**DIRECTIVE A:** List the numbered follow-up questions that are asked in the forum thread about database pool response times.

**ARTICLE:**
——
The database pool is initialized having max_idle_pool_size equal to max_pool_size so that all created connections are accepted back into the pool.

Has anyone experienced something similar? Any hints on what might be wrong or what we may be missing? Any idea or help is highly appreciated.

Some follow up questions in regards to the first issue:

1. Do you get the same increase in response time w/o the DB interactions?
2. Are the endpoints doing anything with class vars in regards to sharing state?
3. Are you using the DB::Database methods within each endpoint? I.e. to ensure each request gets its own connection from the pool.

Some code/commands that can be used to reproduce this behavior would be .

@Blacksmoke16: Thanks a lot for your reply!

1. Do you get the same increase in response time w/o the DB interactions?

No, if the endpoint gets the response body e.g. from memory or a file, the response times are close to what it takes to process a single request and stay that way even for a batch of several hundred requests.

2. Are the endpoints doing anything with class vars in regards to sharing state?

The stats counters are stored in class variables; they are updated on each request (naturally).

3. Are you using the DB::Database methods within each endpoint? I.e. to ensure each request gets its own connection from the pool.

We are using query_each and we can observe the pool size growing up to the limit given, so yes, it is confirmed that each request gets its own connection. Large enough batches do produce PoolTimeouts.

Some code/commands that can be used to reproduce this behavior would be .

I guess we need to prepare an example equivalent to the application at stake. Wanted to check first if we aren’t missing something obvious Any ideas based on my feedback? Thanks!

Just to confirm, something like:

DATABASE = DB.open "..."

# ...

DATABASE.query_each "..." do 
  # ...
end

yea?

Yea this would be quite helpful for debugging. Doesn’t have to be the exact query or anything. Tho would be worth trying something super simple like DATABASE.scalar "SELECT 1;" and see if that reproduces it, otherwise maybe the problem comes from something more unique used in your query if its not a simple select.
——
**DIRECTIVE B:** Return every row of the stored data below, unchanged and in the same order.

[Stored data]
——
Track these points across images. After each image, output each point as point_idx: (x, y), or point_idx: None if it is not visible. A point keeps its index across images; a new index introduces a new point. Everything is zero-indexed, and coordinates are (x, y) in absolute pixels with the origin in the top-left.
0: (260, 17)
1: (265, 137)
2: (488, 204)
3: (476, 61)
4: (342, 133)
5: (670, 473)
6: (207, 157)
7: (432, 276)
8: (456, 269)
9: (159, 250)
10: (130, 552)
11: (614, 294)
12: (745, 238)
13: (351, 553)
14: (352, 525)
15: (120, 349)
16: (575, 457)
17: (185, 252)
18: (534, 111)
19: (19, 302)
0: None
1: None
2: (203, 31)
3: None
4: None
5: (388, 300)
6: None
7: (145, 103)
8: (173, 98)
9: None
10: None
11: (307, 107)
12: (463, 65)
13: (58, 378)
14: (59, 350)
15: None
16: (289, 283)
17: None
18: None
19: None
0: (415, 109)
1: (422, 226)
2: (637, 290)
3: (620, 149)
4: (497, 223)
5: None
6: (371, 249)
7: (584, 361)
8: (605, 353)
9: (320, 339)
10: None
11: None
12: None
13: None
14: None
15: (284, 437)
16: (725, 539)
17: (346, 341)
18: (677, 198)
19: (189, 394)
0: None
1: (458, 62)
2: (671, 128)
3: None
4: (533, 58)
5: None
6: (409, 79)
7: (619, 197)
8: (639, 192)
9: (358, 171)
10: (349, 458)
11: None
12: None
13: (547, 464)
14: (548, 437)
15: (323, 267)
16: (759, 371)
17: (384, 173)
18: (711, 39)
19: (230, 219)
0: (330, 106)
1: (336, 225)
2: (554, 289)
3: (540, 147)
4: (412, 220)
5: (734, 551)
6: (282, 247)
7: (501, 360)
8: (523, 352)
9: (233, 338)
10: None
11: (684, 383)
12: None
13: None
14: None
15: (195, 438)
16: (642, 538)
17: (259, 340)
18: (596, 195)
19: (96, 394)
——
**EXERCISE RESPONSE A:**
1. Do you get the same increase in response time w/o the DB interactions?
2. Are the endpoints doing anything with class vars in regards to sharing state?
3. Are you using the DB::Database methods within each endpoint? I.e. to ensure each request gets its own connection from the pool.

**EXERCISE RESPONSE B:**
Track these points across images. After each image, output each point as point_idx: (x, y), or point_idx: None if it is not visible. A point keeps its index across images; a new index introduces a new point. Everything is zero-indexed, and coordinates are (x, y) in absolute pixels with the origin in the top-left.
0: (260, 17)
1: (265, 137)
2: (488, 204)
3: (476, 61)
4: (342, 133)
5: (670, 473)
6: (207, 157)
7: (432, 276)
8: (456, 269)
9: (159, 250)
10: (130, 552)
11: (614, 294)
12: (745, 238)
13: (351, 553)
14: (352, 525)
15: (120, 349)
16: (575, 457)
17: (185, 252)
18: (534, 111)
19: (19, 302)
0: None
1: None
2: (203, 31)
3: None
4: None
5: (388, 300)
6: None
7: (145, 103)
8: (173, 98)
9: None
10: None
11: (307, 107)
12: (463, 65)
13: (58, 378)
14: (59, 350)
15: None
16: (289, 283)
17: None
18: None
19: None
0: (415, 109)
1: (422, 226)
2: (637, 290)
3: (620, 149)
4: (497, 223)
5: None
6: (371, 249)
7: (584, 361)
8: (605, 353)
9: (320, 339)
10: None
11: None
12: None
13: None
14: None
15: (284, 437)
16: (725, 539)
17: (346, 341)
18: (677, 198)
19: (189, 394)
0: None
1: (458, 62)
2: (671, 128)
3: None
4: (533, 58)
5: None
6: (409, 79)
7: (619, 197)
8: (639, 192)
9: (358, 171)
10: (349, 458)
11: None
12: None
13: (547, 464)
14: (548, 437)
15: (323, 267)
16: (759, 371)
17: (384, 173)
18: (711, 39)
19: (230, 219)
0: (330, 106)
1: (336, 225)
2: (554, 289)
3: (540, 147)
4: (412, 220)
5: (734, 551)
6: (282, 247)
7: (501, 360)
8: (523, 352)
9: (233, 338)
10: None
11: (684, 383)
12: None
13: None
14: None
15: (195, 438)
16: (642, 538)
17: (259, 340)
18: (596, 195)
19: (96, 394)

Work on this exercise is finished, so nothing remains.